10 Significant Risk Factors When Investing in a Company

Management Decisions
Steve Jobs gives an update at a press conference in 2010. After the CEO of Apple passed away in 2011, some investment experts wondered about the future of the company. Ryan Anson/AFP/Getty Images

There's a reason why CEOs, presidents and chairmen of the board get paid the big bucks. Top-level management is responsible for making the decisions that can result in huge profits or crushing losses. Sure, their decisions are based on data and advice generated by in-house staff and teams of outside consultants, but the buck has to stop somewhere. Before you invest in a company, you should get to know its leadership team and its penchant for making risky decisions.

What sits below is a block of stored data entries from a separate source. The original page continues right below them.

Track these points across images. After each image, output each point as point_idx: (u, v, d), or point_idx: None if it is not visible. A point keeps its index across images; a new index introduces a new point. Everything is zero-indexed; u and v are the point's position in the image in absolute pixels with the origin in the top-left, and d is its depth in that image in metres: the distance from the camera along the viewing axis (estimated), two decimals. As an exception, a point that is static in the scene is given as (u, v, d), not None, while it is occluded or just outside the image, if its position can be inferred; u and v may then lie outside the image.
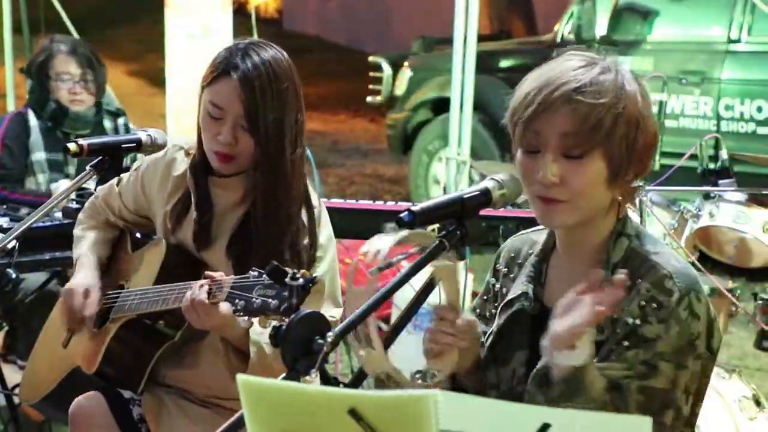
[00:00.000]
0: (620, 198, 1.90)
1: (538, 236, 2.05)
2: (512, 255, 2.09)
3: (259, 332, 2.29)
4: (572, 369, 1.74)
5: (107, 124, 4.28)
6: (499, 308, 2.04)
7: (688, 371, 1.84)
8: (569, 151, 1.83)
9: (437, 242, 1.78)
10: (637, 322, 1.83)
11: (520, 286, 2.01)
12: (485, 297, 2.13)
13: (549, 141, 1.83)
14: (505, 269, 2.09)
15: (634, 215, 3.49)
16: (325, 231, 2.53)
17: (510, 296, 2.02)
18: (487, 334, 2.06)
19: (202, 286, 2.27)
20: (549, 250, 2.01)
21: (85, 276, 2.63)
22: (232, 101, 2.42)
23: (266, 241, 2.44)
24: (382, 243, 1.76)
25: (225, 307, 2.22)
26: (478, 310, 2.15)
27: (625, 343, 1.83)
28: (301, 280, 2.03)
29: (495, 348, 2.02)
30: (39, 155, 4.13)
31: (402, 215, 1.75)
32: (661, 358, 1.82)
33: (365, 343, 1.77)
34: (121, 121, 4.34)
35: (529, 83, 1.87)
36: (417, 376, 2.01)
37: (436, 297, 1.91)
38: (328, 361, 1.71)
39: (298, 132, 2.47)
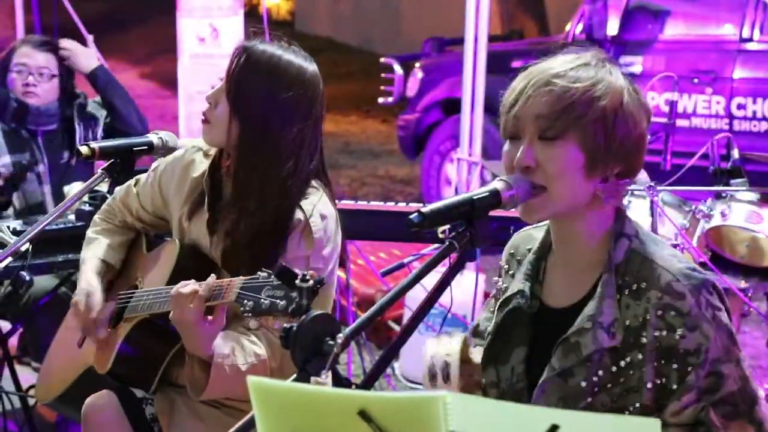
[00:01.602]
0: (602, 194, 1.87)
1: (537, 233, 2.05)
2: (511, 252, 2.10)
3: (223, 356, 2.32)
4: None
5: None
6: (497, 306, 2.05)
7: (743, 360, 1.85)
8: (543, 132, 1.84)
9: (447, 243, 1.79)
10: (664, 333, 1.81)
11: (517, 283, 2.01)
12: (495, 296, 2.13)
13: (527, 125, 1.86)
14: (506, 266, 2.10)
15: (645, 215, 3.49)
16: (331, 244, 2.49)
17: (507, 294, 2.02)
18: (486, 333, 2.06)
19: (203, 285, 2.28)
20: (547, 248, 2.01)
21: (84, 282, 2.64)
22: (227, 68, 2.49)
23: (247, 235, 2.43)
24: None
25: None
26: (486, 314, 2.16)
27: (663, 361, 1.81)
28: (310, 282, 2.04)
29: (494, 346, 2.02)
30: (4, 159, 4.02)
31: (411, 216, 1.75)
32: (719, 363, 1.81)
33: (444, 381, 1.79)
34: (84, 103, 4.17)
35: (518, 78, 1.91)
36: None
37: (447, 298, 1.91)
38: (339, 362, 1.71)
39: (297, 145, 2.45)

Experience is a good place to start. Where have the top managers worked before? Did they successfully helm a similar type of business? Have they shown loyalty by sticking with the same firm for a number of years, or have they bounced around from job to job? Google their names and see what the press has to say. Have they been implicated in any civil lawsuits? Have they been charged or convicted of any crimes? A checkered past isn't necessarily a deal breaker, but it raises the risk level for future bad decisions.

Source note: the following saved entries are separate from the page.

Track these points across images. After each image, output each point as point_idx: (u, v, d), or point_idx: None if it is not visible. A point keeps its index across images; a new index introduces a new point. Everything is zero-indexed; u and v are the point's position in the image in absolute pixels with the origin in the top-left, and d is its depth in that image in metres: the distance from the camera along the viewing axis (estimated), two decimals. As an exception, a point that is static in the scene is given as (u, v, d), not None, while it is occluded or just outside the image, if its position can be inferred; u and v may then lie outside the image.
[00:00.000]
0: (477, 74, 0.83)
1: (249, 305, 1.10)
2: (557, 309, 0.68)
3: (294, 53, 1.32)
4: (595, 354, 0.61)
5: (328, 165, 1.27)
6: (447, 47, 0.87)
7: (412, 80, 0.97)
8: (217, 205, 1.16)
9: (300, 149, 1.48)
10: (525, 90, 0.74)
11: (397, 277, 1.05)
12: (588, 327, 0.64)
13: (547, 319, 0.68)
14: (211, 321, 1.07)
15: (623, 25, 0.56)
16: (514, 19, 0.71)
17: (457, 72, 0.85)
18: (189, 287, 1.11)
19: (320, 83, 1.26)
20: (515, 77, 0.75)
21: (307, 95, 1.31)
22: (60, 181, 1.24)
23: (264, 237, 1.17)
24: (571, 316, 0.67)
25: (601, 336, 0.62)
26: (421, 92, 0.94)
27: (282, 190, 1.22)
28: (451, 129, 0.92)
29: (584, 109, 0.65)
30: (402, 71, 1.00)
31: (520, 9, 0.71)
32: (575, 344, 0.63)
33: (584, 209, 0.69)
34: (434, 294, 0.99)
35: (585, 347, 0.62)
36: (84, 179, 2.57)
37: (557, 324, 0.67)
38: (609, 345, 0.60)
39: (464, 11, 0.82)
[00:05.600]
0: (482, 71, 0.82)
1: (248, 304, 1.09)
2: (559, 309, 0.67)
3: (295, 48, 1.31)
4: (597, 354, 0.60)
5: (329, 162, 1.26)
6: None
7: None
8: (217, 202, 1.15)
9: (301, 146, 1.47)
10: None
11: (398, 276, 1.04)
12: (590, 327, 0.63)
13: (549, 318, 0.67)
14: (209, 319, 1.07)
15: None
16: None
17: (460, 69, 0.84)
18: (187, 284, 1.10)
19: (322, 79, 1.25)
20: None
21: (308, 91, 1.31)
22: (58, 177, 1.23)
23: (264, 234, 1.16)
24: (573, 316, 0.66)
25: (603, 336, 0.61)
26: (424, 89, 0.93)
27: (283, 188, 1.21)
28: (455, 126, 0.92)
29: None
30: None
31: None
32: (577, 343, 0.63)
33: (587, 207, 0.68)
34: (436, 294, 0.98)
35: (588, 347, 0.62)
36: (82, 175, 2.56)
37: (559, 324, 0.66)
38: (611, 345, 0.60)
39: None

Also remember that even charismatic, visionary leaders can have a downside. What happens when they leave? The passing of Steve Jobs in 2011 is one of many factors that have some investment experts predicting an imminent crash for Apple stock [source: Wasik]. And leaders with too much self-confidence can lead to risky decisions. A 2013 study of CEO signatures found that those with the largest signatures — a sign of narcissism — were prone to "overinvestment," spending too much on fast growth, capital expenditures and pet projects, while letting revenues slide [source: Ham et al.].